Twenty years ago, two years after retiring from the NFL and then trying during the 2002 season to slip through waivers and join the Raiders, Hall of Fame cornerback Deion Sanders made a pitch to be the head coach of the Falcons.
“I can make them a better team, and I know that, because I know the things that really need to be done there,” Sanders told ESPN.com. “I put so much time into preparing every week for my Sunday job [at CBS], watching tape and talking to players and coaches, that I still live football. It’s still a big part of me. I talk to head coaches and assistants, guys with whom I’m close, every week. I know what the job involves, believe me, and I know I can do it.”
Two decades later, Sanders has proven he can do it. He has become the hottest name in college football. After turning Jackson State around, he landed at Colorado like an asteroid, blowing a gaping hole in the existing order and shaking things up one day at a time.

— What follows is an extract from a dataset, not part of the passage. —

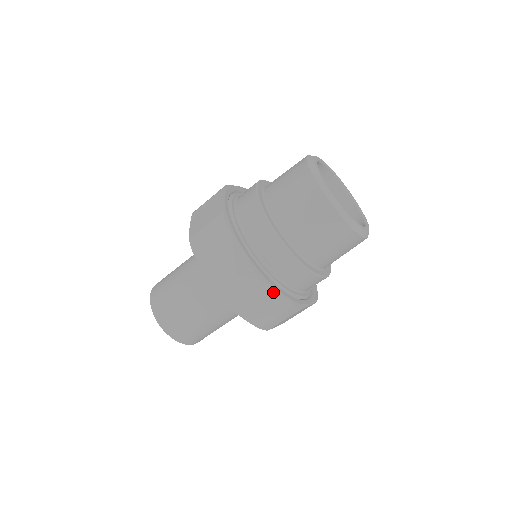
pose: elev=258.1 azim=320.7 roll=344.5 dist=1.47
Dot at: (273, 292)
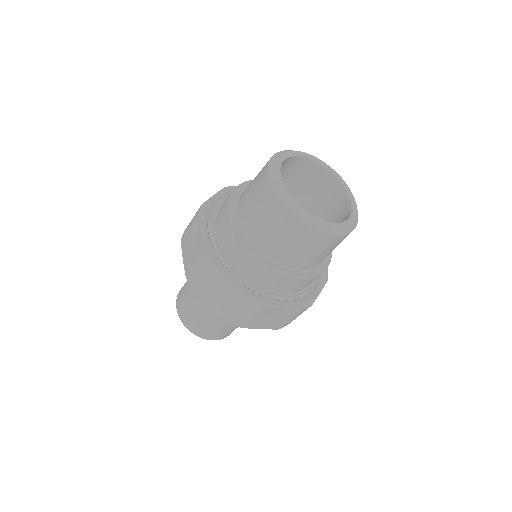
Dot at: (226, 281)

Deion supposedly doesn’t want to coach in the NFL. He’ll possibly change his mind if/when owners start throwing money at him.

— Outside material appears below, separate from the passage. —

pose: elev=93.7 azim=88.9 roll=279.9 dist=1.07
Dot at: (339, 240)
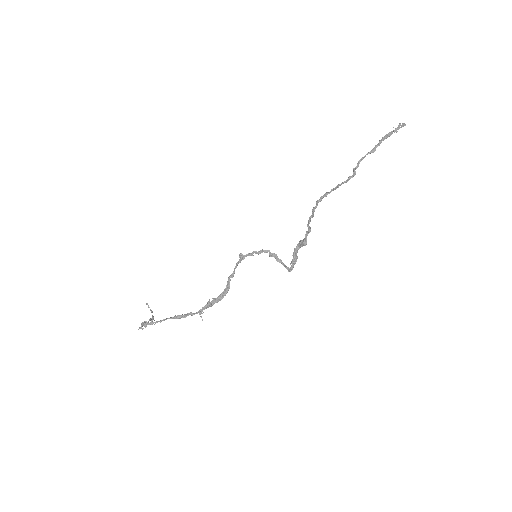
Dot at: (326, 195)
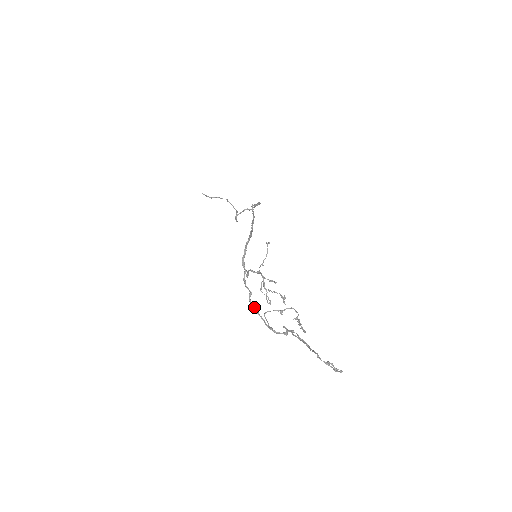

And they should. Watch the video from the locker room before the upset over TCU. Some will say that won’t work on NFL players. Bullshit. I’m 58, and it made me want to run through a wall. (Or at least run into a wall and bounce off of it.)
Compare Deion’s comments to the trailer the Cardinals distributed with new coach Jonathan Gannon talking to a roomful of disinterested players. One of the most important duties of any NFL coach is to command a room of grown ass men. Deion can do it. Gannon, frankly and with all due respect, cannot.
Someone needs to pursue Deion in the next hiring cycle. The team that gets him would instantly become the hippest and hottest and most attractive destination in the entire NFL. And Deion would be worth every penny he makes, and then some.
I believe. You should believe, too. Because Deion believes — and he knows how to make others believe in themselves. In a league where the margins are wafer thin, that belief can be all the difference on game day.